Jumat, 29 Mei 2009 / 5 Jumadil Akhir 1430



Firman Allah SWT:

“Mereka menjadikan orang-orang alimnya dan rahib-rahib mereka sebagai Tuhan selain Allah (639) dan (juga mereka mempertuhankan) Al Masih putera Maryam, padahal mereka hanya disuruh menyembah Tuhan Yang Maha Esa, tidak ada Tuhan ( yang berhak disembah) selain Dia. Maha Suci Allah dari apa yang mereka persekutukan. Mereka berkehendak memadamkan cahaya (agama) Allah dengan mulut (ucapan-ucapan) mereka, dan Allah tidak menghendaki selain menyempurnakan cahayaNya, walaupun orang-orang yang kafir tidak menyukai” (QS. At Taubah 31-32).

Modus Penuhanan

       Dalam tafsir Jalalain diterangkan bahwa Allah SWT mengatakan kaum Yahudi dan Nasrani itu menjadikan para ulama dan rahib-rahib mereka itu sebagai tuhan-tuhan selain Allah karena mereka mengikuti para ulama dan rahib itu menghalalkan apa yang diharamkan Allah dan mengharamkan yang Dia haramkan.

      As Shabuni dalam Shafwatut Tafaasiir Juz I/493-494 menerangkan bahwa dalam ayat diatas orang-orang Yahdui menaati para ulama mereka dan orang-orang Nasrani menaati para rahib mereka dalam menghalalkan dan mengharamkan serta mereka justru meninggalkan perintah Allah seolah-olah mereka menyembah para ulama Yahudi dan rahib Nasrani itu selain Allah. Artinya mereka menaati para ulama dan rahib itu seperti Tuhan sekalipun mereka tidak melakukan ritual penyembahan kepada para ulama dan rahib tersebut.

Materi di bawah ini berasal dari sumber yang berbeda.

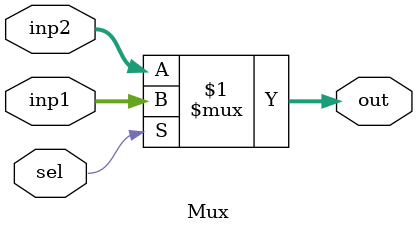
<source format=sv>
module Mux(
    input logic [31:0] inp1, inp2,
    input logic sel,
    output logic [31:0] out
);

    assign out = (sel) ? inp1 : inp2 ;
    
endmodule

</source>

        Diriwayatkan bahwa Adi bin Hatim pernah menghadap kepada Nabi SAW dalam keadaan berkalung Salib. Beliau SAW. Meminta dirinya melepas kalung tersebut seraya membacakan ayat diatas. Lalu Adi bin Hatim mengatakan bahwa mereka tidak menyembahnya. Rasulullah SAW. Bertanyak epada Adi; “Bukankah para rahib itu mengharamkan apa yang dihalalkan Allah lalu orang-orang Nasrani mengharamkannya, dan bukankah mereka menghalalkan yang diharamkan Allah, lalu orang-orang itu menghalalkannya. Adi menjawab; Benar! Rasulullah bersabda; “Itulah ibadah mereka!”

        Pada masa-masa berikutnya setelah memudarnya peranan para ulama Yahudi dan para rahib Nasrani dalam arena kehidupan, yakni setelah munculnya gerakan renaissance di Barat, ternyata apa yang dilakukan oleh para ulama dan pendeta yang dikritik oleh Al Qur’an itu digantikan oleh para anggota parlemen dan penguasa. Mereka membuat badan-badan legislatif untuk menyusun konstitusi, undang-undang dan berbagai peraturan yang mereka buat sendiri, terpisah dari ajaran agama mereka.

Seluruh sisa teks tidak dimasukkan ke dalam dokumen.